Followers of Christ don’t obey him because obedience works out better for us. We obey because of who God is, and who we have become as a result.


  1. Peterson has so much to say that is good and worthwhile. Much of it leads to an enhanced respect for scripture and has certainly pointed even atheists to reading and reconsidering the wisdom of the book. I'm grateful in large measure for the influence Peterson has and what it's producing.

    But Peterson also reminds me quite frequently of something C.S. Lewis pointed out: "he who sees through everything, sees nothing". While he regards them as good and noble, Peterson is constantly looking past both the bible and the person of Christ as if they pointed to an even deeper / and better truth. And in doing so, he constantly misses the real aim of the borrowed wisdom he shares. It's a sad and uncommon oversight with some real side benefits, but it's an oversight still.

    1. Yes. The longer you hear him speak, the more the essential poverty of a worldview without a literal Jesus Christ becomes apparent.

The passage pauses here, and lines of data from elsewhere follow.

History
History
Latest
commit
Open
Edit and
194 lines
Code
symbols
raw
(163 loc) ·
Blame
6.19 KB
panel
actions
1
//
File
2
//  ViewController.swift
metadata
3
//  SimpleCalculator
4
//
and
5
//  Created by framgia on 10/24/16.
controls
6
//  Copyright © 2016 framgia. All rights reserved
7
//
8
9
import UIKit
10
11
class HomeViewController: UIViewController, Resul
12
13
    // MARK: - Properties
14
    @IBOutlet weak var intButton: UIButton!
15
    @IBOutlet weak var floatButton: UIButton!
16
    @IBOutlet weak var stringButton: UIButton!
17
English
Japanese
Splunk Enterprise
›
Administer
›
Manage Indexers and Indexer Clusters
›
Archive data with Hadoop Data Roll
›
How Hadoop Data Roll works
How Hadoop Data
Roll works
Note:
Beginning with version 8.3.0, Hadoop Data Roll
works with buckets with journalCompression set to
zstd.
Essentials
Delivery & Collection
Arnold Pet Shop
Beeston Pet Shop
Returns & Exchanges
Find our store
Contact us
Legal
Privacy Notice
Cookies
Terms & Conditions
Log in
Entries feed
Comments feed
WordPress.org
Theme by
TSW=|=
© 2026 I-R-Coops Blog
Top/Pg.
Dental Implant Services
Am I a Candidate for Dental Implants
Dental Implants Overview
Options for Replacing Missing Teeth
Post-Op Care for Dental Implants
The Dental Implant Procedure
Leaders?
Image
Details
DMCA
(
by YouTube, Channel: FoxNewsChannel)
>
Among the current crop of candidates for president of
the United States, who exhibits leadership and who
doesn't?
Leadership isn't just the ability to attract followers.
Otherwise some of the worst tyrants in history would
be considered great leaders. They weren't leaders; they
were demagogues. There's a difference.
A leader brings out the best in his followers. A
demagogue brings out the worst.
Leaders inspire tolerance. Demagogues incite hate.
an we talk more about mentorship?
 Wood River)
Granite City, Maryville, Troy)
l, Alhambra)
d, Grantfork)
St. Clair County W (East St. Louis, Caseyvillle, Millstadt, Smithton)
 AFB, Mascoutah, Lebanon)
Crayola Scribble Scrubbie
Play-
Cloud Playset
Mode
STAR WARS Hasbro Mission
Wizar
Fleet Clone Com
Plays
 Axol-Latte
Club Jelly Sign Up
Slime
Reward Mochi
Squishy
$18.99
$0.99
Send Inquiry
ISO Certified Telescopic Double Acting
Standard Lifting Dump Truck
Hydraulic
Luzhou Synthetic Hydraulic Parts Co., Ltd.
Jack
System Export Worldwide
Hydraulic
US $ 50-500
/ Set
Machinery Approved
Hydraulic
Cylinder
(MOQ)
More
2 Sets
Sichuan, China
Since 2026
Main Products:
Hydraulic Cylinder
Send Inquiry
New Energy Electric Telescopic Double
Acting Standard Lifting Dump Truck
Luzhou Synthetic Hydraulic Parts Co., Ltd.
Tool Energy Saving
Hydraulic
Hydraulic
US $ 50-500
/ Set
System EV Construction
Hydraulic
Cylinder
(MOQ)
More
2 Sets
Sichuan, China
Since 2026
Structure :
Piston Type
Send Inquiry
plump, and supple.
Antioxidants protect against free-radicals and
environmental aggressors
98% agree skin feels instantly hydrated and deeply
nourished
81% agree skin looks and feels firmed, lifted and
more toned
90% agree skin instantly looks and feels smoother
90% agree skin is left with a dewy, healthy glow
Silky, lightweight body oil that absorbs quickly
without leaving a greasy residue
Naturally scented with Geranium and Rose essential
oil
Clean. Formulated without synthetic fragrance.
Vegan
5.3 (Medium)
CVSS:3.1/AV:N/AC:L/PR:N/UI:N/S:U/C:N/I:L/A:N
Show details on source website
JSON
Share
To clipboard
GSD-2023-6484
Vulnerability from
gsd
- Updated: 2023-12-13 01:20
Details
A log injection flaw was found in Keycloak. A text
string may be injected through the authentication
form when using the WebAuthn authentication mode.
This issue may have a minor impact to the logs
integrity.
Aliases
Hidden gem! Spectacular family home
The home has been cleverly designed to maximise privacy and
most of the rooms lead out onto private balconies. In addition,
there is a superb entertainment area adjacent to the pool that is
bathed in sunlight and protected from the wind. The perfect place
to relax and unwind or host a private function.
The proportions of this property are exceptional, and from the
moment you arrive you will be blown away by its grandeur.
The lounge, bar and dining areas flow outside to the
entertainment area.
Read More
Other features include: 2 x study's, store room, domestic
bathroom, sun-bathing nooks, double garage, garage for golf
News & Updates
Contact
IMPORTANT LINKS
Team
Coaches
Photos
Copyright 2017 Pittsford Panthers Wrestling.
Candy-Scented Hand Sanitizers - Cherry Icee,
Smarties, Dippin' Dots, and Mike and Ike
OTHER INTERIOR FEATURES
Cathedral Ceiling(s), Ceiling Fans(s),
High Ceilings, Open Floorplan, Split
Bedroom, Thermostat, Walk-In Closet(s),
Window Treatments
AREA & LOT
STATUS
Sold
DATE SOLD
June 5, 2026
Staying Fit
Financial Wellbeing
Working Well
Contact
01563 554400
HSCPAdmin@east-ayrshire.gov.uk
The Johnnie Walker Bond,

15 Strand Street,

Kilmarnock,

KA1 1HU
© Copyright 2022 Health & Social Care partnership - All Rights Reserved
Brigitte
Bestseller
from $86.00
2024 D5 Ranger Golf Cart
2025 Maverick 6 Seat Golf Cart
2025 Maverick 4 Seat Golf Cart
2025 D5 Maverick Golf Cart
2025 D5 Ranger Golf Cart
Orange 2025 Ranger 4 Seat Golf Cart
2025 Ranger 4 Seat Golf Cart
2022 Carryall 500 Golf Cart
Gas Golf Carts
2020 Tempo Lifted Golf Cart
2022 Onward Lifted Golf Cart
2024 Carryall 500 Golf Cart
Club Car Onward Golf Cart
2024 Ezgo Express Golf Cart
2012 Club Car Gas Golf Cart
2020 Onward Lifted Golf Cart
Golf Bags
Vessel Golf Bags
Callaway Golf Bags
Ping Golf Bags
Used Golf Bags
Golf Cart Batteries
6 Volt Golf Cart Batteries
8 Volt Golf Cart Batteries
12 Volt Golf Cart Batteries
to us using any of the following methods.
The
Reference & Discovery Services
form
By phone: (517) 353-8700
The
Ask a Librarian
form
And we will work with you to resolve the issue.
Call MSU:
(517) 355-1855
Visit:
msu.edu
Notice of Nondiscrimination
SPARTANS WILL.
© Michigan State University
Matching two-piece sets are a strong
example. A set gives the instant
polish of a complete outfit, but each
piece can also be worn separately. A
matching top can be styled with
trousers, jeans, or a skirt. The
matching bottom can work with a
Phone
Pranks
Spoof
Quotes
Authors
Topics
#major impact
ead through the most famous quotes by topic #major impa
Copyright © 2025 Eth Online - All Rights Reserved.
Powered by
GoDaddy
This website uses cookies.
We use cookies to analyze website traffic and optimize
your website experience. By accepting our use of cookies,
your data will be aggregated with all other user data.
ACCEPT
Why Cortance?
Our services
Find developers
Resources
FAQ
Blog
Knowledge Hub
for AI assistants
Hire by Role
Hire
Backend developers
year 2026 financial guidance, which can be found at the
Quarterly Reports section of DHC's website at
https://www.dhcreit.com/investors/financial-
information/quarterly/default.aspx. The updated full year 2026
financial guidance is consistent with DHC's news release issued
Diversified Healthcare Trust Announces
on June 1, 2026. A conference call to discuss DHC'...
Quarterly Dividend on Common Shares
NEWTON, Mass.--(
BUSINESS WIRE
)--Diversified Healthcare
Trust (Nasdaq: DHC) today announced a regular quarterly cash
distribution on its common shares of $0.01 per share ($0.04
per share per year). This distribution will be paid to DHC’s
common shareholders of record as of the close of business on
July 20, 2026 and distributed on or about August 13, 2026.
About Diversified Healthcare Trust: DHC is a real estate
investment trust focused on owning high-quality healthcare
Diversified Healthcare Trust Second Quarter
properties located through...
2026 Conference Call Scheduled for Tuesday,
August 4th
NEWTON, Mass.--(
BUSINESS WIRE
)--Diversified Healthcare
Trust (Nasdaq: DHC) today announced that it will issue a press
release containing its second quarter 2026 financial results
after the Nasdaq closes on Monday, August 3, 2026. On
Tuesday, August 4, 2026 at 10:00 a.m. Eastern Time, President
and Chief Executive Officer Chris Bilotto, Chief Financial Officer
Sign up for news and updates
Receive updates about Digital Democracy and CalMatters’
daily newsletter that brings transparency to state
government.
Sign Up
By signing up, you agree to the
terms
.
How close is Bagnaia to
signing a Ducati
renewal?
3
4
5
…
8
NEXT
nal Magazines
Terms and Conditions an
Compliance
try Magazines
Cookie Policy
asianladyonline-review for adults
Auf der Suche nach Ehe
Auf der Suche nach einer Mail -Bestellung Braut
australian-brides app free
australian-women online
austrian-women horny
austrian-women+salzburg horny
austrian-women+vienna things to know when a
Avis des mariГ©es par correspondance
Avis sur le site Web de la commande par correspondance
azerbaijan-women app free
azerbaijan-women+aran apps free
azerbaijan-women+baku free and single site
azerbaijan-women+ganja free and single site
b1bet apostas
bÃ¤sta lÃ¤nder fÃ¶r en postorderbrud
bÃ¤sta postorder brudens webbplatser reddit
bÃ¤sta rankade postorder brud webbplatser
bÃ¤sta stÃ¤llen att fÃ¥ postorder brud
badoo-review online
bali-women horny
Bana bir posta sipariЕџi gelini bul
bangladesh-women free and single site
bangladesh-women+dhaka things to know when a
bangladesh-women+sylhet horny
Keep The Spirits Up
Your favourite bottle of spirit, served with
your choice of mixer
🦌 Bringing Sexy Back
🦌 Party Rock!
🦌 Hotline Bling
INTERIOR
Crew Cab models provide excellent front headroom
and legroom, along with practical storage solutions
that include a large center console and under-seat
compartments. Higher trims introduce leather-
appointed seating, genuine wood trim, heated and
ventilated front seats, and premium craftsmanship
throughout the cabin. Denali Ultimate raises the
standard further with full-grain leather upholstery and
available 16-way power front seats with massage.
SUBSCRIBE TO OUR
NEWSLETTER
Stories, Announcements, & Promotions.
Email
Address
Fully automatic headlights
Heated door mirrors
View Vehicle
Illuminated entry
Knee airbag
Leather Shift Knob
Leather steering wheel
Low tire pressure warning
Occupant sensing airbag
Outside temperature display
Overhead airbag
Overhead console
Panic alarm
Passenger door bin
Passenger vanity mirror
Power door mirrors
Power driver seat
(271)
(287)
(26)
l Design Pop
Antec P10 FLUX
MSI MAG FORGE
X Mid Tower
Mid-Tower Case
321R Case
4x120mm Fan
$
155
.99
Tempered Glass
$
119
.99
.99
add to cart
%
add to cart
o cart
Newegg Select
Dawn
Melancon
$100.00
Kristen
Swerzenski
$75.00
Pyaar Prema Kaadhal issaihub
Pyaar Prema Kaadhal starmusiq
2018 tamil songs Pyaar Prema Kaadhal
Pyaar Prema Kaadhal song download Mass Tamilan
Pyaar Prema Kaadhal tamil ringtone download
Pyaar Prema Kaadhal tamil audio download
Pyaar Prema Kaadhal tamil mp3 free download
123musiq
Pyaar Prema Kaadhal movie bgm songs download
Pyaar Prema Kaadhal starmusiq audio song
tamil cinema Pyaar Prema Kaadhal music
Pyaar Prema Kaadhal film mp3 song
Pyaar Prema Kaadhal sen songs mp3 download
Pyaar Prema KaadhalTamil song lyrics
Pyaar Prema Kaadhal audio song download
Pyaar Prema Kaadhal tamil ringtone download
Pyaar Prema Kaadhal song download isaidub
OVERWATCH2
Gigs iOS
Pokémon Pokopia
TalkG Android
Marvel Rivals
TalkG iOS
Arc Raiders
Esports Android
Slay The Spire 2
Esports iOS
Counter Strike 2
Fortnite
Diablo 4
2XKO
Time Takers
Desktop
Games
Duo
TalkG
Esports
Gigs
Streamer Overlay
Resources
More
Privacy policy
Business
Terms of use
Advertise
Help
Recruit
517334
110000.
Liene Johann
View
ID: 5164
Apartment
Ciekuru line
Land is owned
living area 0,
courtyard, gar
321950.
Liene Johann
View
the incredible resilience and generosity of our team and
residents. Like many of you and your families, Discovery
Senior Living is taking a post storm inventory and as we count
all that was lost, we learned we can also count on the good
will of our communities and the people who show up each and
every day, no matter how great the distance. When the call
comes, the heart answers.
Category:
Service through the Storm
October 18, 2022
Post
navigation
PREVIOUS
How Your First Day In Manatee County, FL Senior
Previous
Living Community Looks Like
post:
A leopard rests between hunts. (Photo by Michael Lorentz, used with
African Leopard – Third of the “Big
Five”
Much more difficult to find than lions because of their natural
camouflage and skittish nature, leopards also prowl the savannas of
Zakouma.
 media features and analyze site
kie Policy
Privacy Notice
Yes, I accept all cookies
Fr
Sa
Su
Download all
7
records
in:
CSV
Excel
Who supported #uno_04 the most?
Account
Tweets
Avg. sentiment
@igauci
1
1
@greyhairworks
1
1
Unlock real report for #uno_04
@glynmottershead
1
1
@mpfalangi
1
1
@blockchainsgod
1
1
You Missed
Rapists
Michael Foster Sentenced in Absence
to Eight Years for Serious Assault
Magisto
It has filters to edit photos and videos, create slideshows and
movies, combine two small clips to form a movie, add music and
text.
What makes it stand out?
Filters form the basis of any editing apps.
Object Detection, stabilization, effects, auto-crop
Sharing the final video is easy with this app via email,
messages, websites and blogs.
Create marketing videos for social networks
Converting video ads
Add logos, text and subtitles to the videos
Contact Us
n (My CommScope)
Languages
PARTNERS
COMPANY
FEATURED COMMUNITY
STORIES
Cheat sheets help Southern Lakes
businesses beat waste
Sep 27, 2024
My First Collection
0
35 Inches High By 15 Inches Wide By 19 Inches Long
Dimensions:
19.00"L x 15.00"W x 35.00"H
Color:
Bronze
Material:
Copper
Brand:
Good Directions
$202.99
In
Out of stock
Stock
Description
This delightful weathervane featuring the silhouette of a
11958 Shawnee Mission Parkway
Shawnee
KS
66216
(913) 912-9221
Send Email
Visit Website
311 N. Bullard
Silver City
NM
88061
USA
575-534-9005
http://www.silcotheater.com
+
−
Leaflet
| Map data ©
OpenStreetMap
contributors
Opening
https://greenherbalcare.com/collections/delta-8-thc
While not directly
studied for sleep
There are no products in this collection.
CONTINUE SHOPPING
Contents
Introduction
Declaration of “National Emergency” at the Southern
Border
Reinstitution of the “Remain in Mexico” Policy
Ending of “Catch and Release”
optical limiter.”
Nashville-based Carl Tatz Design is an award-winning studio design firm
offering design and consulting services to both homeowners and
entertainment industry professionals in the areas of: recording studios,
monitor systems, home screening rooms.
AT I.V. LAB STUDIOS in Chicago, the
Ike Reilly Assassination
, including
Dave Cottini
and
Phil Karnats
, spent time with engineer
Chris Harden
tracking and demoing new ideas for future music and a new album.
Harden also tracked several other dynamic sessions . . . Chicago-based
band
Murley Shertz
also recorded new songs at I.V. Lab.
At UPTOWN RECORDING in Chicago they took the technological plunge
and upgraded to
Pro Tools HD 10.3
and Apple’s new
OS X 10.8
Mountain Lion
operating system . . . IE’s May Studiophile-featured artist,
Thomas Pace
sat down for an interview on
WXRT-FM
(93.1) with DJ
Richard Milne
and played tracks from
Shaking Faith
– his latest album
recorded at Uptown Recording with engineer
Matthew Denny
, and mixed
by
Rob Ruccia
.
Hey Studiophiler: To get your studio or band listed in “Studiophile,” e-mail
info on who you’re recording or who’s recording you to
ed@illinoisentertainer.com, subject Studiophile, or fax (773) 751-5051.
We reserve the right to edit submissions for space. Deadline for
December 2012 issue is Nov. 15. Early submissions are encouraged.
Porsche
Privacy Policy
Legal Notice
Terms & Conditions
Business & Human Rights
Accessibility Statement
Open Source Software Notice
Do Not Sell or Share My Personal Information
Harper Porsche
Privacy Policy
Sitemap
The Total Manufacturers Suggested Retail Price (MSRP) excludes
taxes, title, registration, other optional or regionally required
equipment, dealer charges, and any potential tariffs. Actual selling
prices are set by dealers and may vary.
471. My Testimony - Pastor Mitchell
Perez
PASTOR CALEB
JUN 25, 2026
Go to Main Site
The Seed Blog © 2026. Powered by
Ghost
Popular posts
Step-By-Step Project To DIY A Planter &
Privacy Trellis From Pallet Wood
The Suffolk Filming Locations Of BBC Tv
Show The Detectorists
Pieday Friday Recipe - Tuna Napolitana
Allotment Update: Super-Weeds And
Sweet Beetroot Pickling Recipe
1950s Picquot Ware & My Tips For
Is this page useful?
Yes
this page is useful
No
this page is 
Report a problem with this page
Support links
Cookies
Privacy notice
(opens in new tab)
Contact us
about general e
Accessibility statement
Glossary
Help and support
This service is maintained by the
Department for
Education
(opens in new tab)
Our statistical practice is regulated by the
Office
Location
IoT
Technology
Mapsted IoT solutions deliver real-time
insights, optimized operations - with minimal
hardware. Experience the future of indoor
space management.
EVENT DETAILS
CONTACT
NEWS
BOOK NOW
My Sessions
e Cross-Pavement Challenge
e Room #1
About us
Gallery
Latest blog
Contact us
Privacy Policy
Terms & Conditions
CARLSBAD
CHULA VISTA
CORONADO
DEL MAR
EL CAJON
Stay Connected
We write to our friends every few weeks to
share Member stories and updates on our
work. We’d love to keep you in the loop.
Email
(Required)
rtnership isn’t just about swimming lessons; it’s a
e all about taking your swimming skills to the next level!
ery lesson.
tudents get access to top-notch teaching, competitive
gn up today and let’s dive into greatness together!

    2. That's one of the most accurate and perceptive summations of JP's problem that I've seen, Bernie. Being a Jungian, JP is constantly trying to look "behind it all," to find a universal set of symbols. And that works pretty well with some mythic traditions, because all mythic traditions really are is the (to one degree or another) errant attempts by humans to articulate the moral realities that are out there, objectively, prior to all their attempts. JP works very hard to translate all that for them.

      The problem is this: how did it happen that we ended up in a universe that composed of any such symbol-set? For according to Evolutionism or Materialism, we should expect nothing "behind" it all at all. It is surely the most surprising fact of all that we find ourselves in a universe of minutely balanced physical constants, governed by physical laws, sortable by logic, available to science, with morality in it, and full of symbolic indications of deeper truths.

      Yet one fact accounts for it all: "In the beginning was the Word." In trying to look "through" everything, JP's actually looked past the Logos, doubled around, and mistaken the symbols themselves for the ultimate truth. He's gone right "through" the One who is THE Truth, and ended up with nothing more that the handful of mythic symbols that were intended to point to Him in the first place.

      This is the danger of intellectualism: that we can think that when we see "more" than other people do, that means we're being right. But we may just be being too clever by half.

  2. That, and this: myth and metaphor can point you in the right direction, but they can neither empower you on your journey nor bless you at the end of it.

    Worse, you can't have a relationship with either a myth or a metaphor.